Up to 16% of all species on Earth could qualify as potential alien species and if they invade new regions, impacts will be difficult to predict, according to new research involving UCL.
The study shows that the number of newly emerging alien species - those never before encountered as aliens - continues to rise, posing a significant challenge to biosecurity interventions worldwide.
Approaches to tackle the growing issue largely rely on knowledge of species' invasion history elsewhere, giving new previously unrecorded alien species a higher chance of slipping through border controls and eluding early response management.
The study, published today in PNAS and led by scientists at Senckenberg Biodiversity and Climate Research Centre (BiK-F), the University of Vienna and UCL, analysed a global database of 45,984 records detailing the first invasions of 16,019 established alien species from 1500 until 2005 to investigate the dynamics of how alien species spread worldwide.
Between the years 2000 and 2005, one quarter of records are of species that had not previously been found anywhere as an alien, which is a worryingly high proportion.

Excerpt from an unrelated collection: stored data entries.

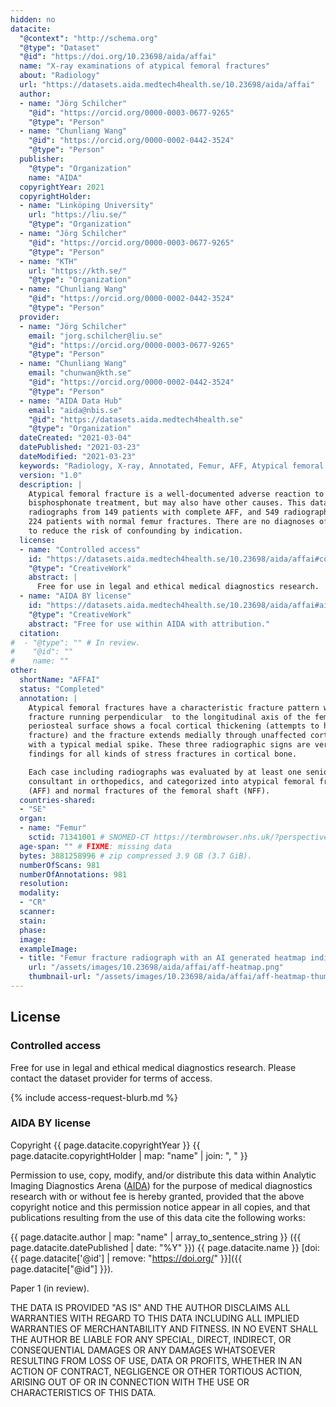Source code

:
 ```yaml
---
hidden: no
datacite:
  "@context": "http://schema.org"
  "@type": "Dataset"
  "@id": "https://doi.org/10.23698/aida/affai"
  name: "X-ray examinations of atypical femoral fractures"
  about: "Radiology"
  url: "https://datasets.aida.medtech4health.se/10.23698/aida/affai"
  author:
  - name: "Jörg Schilcher"
    "@id": "https://orcid.org/0000-0003-0677-9265"
    "@type": "Person"
  - name: "Chunliang Wang"
    "@id": "https://orcid.org/0000-0002-0442-3524"
    "@type": "Person"
  publisher:
    "@type": "Organization"
    name: "AIDA"
  copyrightYear: 2021
  copyrightHolder:
  - name: "Linköping University"
    url: "https://liu.se/"
    "@type": "Organization"
  - name: "Jörg Schilcher"
    "@id": "https://orcid.org/0000-0003-0677-9265"
    "@type": "Person"
  - name: "KTH"
    url: "https://kth.se/"
    "@type": "Organization"
  - name: "Chunliang Wang"
    "@id": "https://orcid.org/0000-0002-0442-3524"
    "@type": "Person"
  provider:
  - name: "Jörg Schilcher"
    email: "jorg.schilcher@liu.se"
    "@id": "https://orcid.org/0000-0003-0677-9265"
    "@type": "Person"
  - name: "Chunliang Wang"
    email: "chunwan@kth.se"
    "@id": "https://orcid.org/0000-0002-0442-3524"
    "@type": "Person"
  - name: "AIDA Data Hub"
    email: "aida@nbis.se"
    "@id": "https://datasets.aida.medtech4health.se"
    "@type": "Organization"
  dateCreated: "2021-03-04"
  datePublished: "2021-03-23"
  dateModified: "2021-03-23"
  keywords: "Radiology, X-ray, Annotated, Femur, AFF, Atypical femoral fracture"
  version: "1.0"
  description: |
    Atypical femoral fracture is a well-documented adverse reaction to
    bisphosphonate treatment, but may also have other causes. This dataset contains 433
    radiographs from 149 patients with complete AFF, and 549 radiographs from
    224 patients with normal femur fractures. There are no diagnoses of cancer,
    to reduce the risk of confounding by indication.
  license:
  - name: "Controlled access"
    id: "https://datasets.aida.medtech4health.se/10.23698/aida/affai#controlled-access"
    "@type": "CreativeWork"
    abstract: |
      Free for use in legal and ethical medical diagnostics research.
  - name: "AIDA BY license"
    id: "https://datasets.aida.medtech4health.se/10.23698/aida/affai#aida-license"
    "@type": "CreativeWork"
    abstract: "Free for use within AIDA with attribution."
  citation:
#  - "@type": "" # In review.
#    "@id": ""
#    name: ""
other:
  shortName: "AFFAI"
  status: "Completed"
  annotation: |
    Atypical femoral fractures have a characteristic fracture pattern with the
    fracture running perpendicular  to the longitudinal axis of the femur. The
    periosteal surface shows a focal cortical thickening (attempts to heal the
    fracture) and the fracture extends medially through unaffected cortical bone
    with a typical medial spike. These three radiographic signs are very typical
    findings for all kinds of stress fractures in cortical bone.

    Each case including radiographs was evaluated by at least one senior
    consultant in orthopedics, and categorized into atypical femoral fractures
    (AFF) and normal fractures of the femoral shaft (NFF).
  countries-shared:
  - "SE"
  organ:
  - name: "Femur"
    sctid: 71341001 # SNOMED-CT https://termbrowser.nhs.uk/?perspective=full&conceptId1=%s
  age-span: "" # FIXME: missing data
  bytes: 3881258996 # zip compressed 3.9 GB (3.7 GiB).
  numberOfScans: 981
  numberOfAnnotations: 981
  resolution:
  modality:
  - "CR"
  scanner:
  stain:
  phase:
  image:
  exampleImage:
  - title: "Femur fracture radiograph with an AI generated heatmap indicating probable presence and location of an Atypical Femur Fracture."
    url: "/assets/images/10.23698/aida/affai/aff-heatmap.png"
    thumbnail-url: "/assets/images/10.23698/aida/affai/aff-heatmap-thumbnail.png"
---
```

## License
### Controlled access
Free for use in legal and ethical medical diagnostics research.
Please contact the dataset provider for terms of access.

{% include access-request-blurb.md %}

### AIDA BY license
Copyright
{{ page.datacite.copyrightYear }}
{{ page.datacite.copyrightHolder | map: "name" |  join: ", " }}

Permission to use, copy, modify, and/or distribute this data within Analytic
Imaging Diagnostics Arena ([AIDA](https://medtech4health.se/aida)) for the purpose
of medical diagnostics research with or without fee is hereby granted, provided that
the above copyright notice and this permission notice appear in all copies, and that
publications resulting from the use of this data cite the following works:

{{ page.datacite.author | map: "name" | array_to_sentence_string }}
({{ page.datacite.datePublished | date: "%Y" }})
{{ page.datacite.name }}
[doi:{{ page.datacite['@id'] | remove: "https://doi.org/" }}]({{ page.datacite["@id"] }}).

Paper 1 (in review).

THE DATA IS PROVIDED "AS IS" AND THE AUTHOR DISCLAIMS ALL WARRANTIES WITH REGARD
TO THIS DATA INCLUDING ALL IMPLIED WARRANTIES OF MERCHANTABILITY AND FITNESS. IN
NO EVENT SHALL THE AUTHOR BE LIABLE FOR ANY SPECIAL, DIRECT, INDIRECT, OR
CONSEQUENTIAL DAMAGES OR ANY DAMAGES WHATSOEVER RESULTING FROM LOSS OF USE, DATA
OR PROFITS, WHETHER IN AN ACTION OF CONTRACT, NEGLIGENCE OR OTHER TORTIOUS
ACTION, ARISING OUT OF OR IN CONNECTION WITH THE USE OR CHARACTERISTICS OF THIS
DATA.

For plants, mammals, and fishes, the proportion of newly emerging alien species has remained constant during the last 150 years but the total number of alien species has increased.
Insects, molluscs and other invertebrates have the highest proportion of emerging alien species. Birds are the only group exempt from the trend, showing the lowest proportions of emerging alien species, with a distinct decline noted recently.
"Humans have been moving species to new places for thousands of years, so we might have expected that most species that have the potential to become aliens would already have done so. Instead, it seems the pool of new aliens is far from dry" explained study co-author, Professor Tim Blackburn (UCL Genetics, Evolution & Environment, and Zoological Society of London).
"While most new records do relate to the spread of species we already knew were aliens, the fact that one in four relates to a completely new alien species is both surprising and troubling."
Previously, growth in alien species numbers has been largely attributed to increases in import volumes, human mobility and land-degradation.
However, statistical models in this study suggest that the high proportion of emerging alien species cannot be solely explained by these drivers and is actually likely to be due to the incorporation of new regions as a source of potential alien species. The team estimated that there are therefore many potential alien species yet to emerge.
"With measures being taken to prevent alien species introductions and spread, there has been a decline in the proportions of newly emerging alien species from established sources, such as historical European colonies. However, this decrease has been offset by newly emerging alien species elsewhere and it is likely that we can expect many more new invasions starting to appear from regions with large and growing economies," explained co-author Dr Ellie Dyer (UCL Genetics, Evolution & Environment and ZSL).
"These findings will be extremely helpful for horizon scanning studies that aim to identify "door knocker" species, which are those not yet recorded but are suspected of presenting a high risk of arrival and detrimental impacts.
UCL's contribution to this work was partly funded by the Leverhulme Trust.